(Provided entries begins)

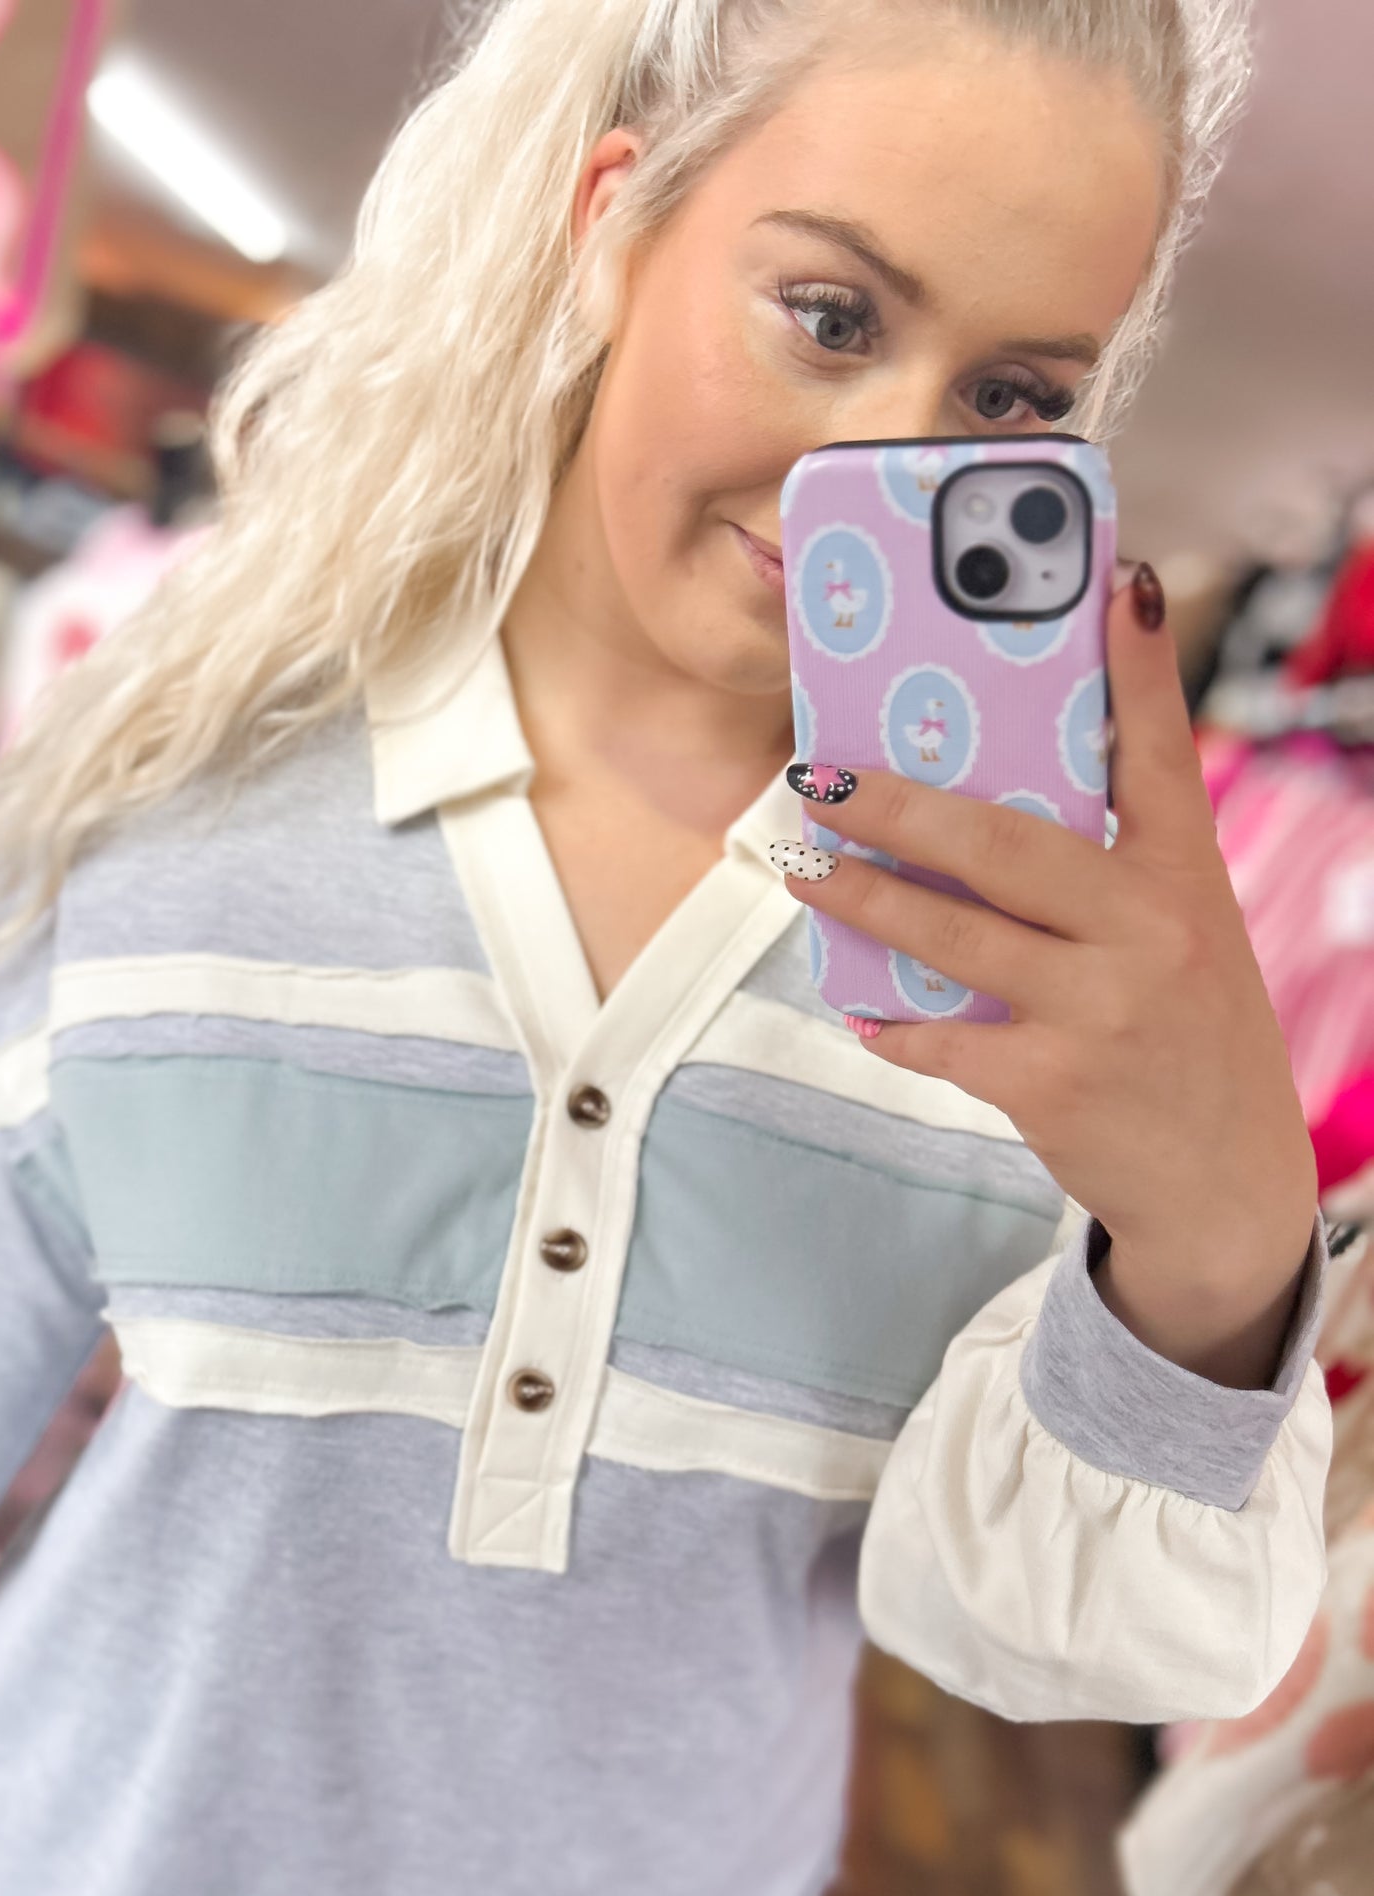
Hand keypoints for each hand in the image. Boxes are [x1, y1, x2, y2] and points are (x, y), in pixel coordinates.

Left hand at [783, 565, 1316, 1388]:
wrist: (1226, 1183)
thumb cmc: (1184, 1040)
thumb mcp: (1181, 940)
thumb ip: (1106, 877)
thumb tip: (975, 820)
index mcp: (1185, 880)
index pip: (1158, 752)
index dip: (1138, 664)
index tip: (1114, 579)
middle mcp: (1150, 932)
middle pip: (1003, 843)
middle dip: (898, 805)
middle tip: (820, 776)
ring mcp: (1099, 1009)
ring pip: (951, 936)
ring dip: (861, 901)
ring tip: (802, 868)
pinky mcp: (1052, 1083)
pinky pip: (943, 1039)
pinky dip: (895, 1026)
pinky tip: (862, 1010)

(Provided entries ends)

Please say only the number of lines in the data that hold "thumb".

§ **Task response**:
4